Because they become blinkered, over-confident and victims of group think…they are obsessed with homogeneity of the preferred culture which is not good.
7. Would someone with the “Marginal” mindset possibly have a steadily deteriorating mental state because of it? If so, are there any means to curb it?
Yes..because they seem unclear who they are and what they believe. To give them a mediating framework..the idea that they are advantaged, being culturally richer and are culturally multi-lingual, more “people of the world”
8. How do you tell the difference between someone experiencing the crisis stage of culture shock, or them experiencing issues with their mental health over an unrelated incident?
The former is usually milder, happens at a particular period and has identifiable symptoms
9. When it boils down to it, should a company prioritize an individual’s emotional and familial health, or the projected profit of sending someone overseas?
Aah! A trick question. The (politically) correct answer is the former, but the common reality is the latter
It’s kind of depressing knowing that someone who has dealt with both the business and psychological side of this agrees with the public that business usually puts its profits before it’s employees. I think it would be beneficial for businesses and their employees to start relying on evidence-based practices like many social programs do.
This interview also raised a couple of questions in my mind;
The first, how much does personality and intelligence influence a person’s experience of culture shock? Has it been measured previously? Is there a way to prepare oneself to experience culture shock less severely?

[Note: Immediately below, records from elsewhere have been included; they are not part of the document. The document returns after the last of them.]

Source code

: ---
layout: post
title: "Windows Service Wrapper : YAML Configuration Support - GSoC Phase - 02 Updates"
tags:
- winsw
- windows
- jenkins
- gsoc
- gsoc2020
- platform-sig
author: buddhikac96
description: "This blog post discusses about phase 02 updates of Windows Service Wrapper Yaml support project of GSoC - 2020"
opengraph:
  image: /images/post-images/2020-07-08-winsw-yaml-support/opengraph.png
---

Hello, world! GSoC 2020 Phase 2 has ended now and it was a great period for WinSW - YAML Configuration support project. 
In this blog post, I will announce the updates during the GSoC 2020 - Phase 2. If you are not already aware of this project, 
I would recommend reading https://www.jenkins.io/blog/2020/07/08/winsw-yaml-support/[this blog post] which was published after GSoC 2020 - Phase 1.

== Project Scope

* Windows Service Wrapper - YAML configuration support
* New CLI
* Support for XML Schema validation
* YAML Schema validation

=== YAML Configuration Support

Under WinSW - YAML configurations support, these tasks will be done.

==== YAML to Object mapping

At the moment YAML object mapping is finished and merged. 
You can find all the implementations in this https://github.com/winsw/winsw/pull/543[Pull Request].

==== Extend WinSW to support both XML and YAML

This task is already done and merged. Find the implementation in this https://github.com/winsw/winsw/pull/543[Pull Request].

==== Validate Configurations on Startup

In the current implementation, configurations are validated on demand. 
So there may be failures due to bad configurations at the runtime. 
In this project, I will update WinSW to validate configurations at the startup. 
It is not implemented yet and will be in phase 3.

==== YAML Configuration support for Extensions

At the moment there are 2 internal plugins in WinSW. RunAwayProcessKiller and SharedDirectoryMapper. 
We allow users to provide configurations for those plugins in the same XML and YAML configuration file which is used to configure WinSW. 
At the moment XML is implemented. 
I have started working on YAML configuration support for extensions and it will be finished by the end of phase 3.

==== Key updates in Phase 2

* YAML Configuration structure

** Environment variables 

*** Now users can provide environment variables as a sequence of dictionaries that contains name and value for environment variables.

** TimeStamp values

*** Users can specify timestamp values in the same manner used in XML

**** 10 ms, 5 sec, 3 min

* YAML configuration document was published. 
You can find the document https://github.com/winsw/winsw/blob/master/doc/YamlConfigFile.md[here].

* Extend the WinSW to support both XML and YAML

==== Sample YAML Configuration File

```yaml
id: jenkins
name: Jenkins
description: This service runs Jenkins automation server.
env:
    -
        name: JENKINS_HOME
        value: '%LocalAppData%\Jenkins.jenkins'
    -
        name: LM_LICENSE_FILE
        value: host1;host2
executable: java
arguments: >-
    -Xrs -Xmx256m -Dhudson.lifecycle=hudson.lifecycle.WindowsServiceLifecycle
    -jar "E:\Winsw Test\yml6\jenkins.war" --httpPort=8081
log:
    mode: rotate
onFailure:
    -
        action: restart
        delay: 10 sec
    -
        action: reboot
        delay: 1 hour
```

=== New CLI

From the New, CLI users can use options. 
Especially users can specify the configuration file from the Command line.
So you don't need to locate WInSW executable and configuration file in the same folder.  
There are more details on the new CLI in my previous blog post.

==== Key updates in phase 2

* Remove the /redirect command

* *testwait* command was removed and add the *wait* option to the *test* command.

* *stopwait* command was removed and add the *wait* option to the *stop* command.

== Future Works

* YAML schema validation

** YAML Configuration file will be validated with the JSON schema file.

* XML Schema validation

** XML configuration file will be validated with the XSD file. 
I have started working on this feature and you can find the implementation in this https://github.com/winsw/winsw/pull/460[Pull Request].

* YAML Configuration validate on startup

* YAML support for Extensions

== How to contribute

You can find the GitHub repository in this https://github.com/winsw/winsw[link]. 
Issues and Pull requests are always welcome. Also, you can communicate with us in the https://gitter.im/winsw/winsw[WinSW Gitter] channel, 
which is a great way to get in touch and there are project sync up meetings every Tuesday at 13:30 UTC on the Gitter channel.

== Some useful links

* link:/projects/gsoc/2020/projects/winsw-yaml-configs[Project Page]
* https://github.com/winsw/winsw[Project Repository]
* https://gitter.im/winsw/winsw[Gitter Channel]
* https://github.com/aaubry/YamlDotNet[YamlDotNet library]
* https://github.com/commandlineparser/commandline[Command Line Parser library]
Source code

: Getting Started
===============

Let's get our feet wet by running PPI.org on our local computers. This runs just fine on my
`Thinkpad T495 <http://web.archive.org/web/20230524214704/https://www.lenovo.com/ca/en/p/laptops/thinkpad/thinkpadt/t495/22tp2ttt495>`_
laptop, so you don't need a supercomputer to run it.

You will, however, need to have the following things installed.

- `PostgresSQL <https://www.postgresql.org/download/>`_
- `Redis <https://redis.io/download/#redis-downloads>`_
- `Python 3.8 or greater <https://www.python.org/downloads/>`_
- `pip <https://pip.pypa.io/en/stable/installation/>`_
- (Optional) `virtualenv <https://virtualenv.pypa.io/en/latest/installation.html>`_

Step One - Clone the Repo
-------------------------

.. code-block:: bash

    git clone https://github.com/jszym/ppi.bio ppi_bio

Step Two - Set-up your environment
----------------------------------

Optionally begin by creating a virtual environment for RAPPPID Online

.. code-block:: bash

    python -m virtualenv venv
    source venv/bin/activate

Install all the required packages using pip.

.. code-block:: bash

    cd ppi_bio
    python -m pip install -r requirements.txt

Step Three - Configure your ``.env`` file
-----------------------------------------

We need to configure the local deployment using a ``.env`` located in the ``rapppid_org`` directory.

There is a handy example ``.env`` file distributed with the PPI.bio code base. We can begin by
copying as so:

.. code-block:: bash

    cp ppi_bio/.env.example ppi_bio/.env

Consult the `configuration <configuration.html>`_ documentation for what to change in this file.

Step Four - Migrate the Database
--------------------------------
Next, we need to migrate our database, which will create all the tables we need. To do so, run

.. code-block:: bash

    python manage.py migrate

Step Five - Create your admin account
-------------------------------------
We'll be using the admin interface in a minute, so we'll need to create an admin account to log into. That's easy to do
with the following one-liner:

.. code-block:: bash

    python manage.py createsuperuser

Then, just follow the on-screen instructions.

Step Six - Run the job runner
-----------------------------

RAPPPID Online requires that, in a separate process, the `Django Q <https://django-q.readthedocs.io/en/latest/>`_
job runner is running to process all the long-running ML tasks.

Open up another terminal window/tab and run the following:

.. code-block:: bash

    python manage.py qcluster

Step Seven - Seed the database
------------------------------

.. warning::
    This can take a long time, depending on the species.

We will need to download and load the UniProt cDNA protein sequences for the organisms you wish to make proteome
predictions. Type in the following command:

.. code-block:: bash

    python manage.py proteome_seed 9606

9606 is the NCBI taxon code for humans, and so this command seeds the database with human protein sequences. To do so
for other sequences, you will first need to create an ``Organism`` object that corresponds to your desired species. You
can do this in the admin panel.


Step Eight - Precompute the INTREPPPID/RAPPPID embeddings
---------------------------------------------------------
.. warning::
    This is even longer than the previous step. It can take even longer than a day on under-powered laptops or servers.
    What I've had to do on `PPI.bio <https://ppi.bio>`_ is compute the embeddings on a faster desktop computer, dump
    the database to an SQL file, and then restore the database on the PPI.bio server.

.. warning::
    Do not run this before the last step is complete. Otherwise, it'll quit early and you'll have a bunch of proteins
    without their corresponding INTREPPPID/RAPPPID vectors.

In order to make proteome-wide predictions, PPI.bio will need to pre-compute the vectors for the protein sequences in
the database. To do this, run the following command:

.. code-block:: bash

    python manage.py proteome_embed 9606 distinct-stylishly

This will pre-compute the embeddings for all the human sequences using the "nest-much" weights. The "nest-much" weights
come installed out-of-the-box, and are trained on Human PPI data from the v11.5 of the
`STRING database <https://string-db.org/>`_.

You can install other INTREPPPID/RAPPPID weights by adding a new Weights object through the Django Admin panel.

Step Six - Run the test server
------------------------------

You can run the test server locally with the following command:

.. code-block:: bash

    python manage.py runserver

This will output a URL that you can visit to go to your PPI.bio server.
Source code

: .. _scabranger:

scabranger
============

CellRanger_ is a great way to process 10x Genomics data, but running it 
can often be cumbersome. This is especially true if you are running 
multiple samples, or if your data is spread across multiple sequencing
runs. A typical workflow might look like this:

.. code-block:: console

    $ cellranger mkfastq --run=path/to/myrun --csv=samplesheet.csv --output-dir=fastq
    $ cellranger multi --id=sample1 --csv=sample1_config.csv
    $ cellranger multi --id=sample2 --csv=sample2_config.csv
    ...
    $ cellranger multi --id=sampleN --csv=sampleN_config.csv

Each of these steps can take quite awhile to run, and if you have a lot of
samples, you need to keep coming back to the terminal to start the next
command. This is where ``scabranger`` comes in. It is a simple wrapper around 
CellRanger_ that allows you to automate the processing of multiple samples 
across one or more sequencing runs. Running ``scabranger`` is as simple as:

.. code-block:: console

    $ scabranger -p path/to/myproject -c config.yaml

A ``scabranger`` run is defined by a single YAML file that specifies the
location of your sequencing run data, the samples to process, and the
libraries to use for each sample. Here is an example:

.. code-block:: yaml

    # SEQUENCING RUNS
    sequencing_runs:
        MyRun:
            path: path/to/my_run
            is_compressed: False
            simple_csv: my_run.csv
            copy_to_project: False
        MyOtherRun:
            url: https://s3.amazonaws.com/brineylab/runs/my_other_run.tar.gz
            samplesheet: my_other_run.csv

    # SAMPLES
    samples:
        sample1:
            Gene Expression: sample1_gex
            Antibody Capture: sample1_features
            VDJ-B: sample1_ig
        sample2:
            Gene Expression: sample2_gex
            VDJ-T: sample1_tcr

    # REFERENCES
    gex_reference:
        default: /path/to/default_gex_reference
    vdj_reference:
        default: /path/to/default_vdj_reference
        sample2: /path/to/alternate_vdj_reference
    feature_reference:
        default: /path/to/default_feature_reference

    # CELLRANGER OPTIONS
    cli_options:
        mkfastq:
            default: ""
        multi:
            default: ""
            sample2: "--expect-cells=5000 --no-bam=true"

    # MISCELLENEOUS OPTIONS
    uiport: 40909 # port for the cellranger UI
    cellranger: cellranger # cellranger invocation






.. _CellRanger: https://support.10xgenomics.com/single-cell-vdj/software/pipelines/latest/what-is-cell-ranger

The second, how could family’s decrease the likelihood of depression occurring in homemakers and adolescents? Would introducing them to the culture, little by little, before the move decrease the likelihood of this occurring? Or would it be better for them to attempt to just dive into the culture once they’ve moved?
I’ve been lucky enough to have lived in different countries and I also have travelled a lot. I have experienced culture shock myself.
I was wondering if there is any research on what is easier for a person to accept: A culture that is completly different from your own and in which you have to learn a completly new “way of life”?
Or a culture that is expected to be similar to your own and where the differences lie in the small details?
I could imagine that both come with unique challanges. One requires you to start over and the other requires you to do a lot of fine tuning.
This is an interesting article to read, especially being one who has moved overseas to live in a different country. I have also experienced a culture shock after moving because it seems that people do things so differently from what I am used to.
However, I feel that overall, this article could use extra explanation and details, as it seems to use a lot of professional or psychology terms that may be difficult to understand for a reader who have no prior knowledge about psychology. In addition, most of the answers are single statements that could do with further elaboration and examples. For example, in question 8, some examples of what these identifiable symptoms are could be brought in so that it is more relatable for the reader.
What I wish I read more about would be regarding the specifics of the phenomenon of ‘culture shock’.
What determines the severity of culture shock? While the article mentioned age, personality and intelligence, there is once again not much explanation. Could it be that extroverts are less likely to experience culture shock than introverts, as introverts deemed less open and outgoing? Do the type of cultures also play a role in culture shock (e.g. collectivist vs. individualistic cultures)? Or is it more of the little ways of life and behaviour that one may encounter that is specific to the country that may induce culture shock?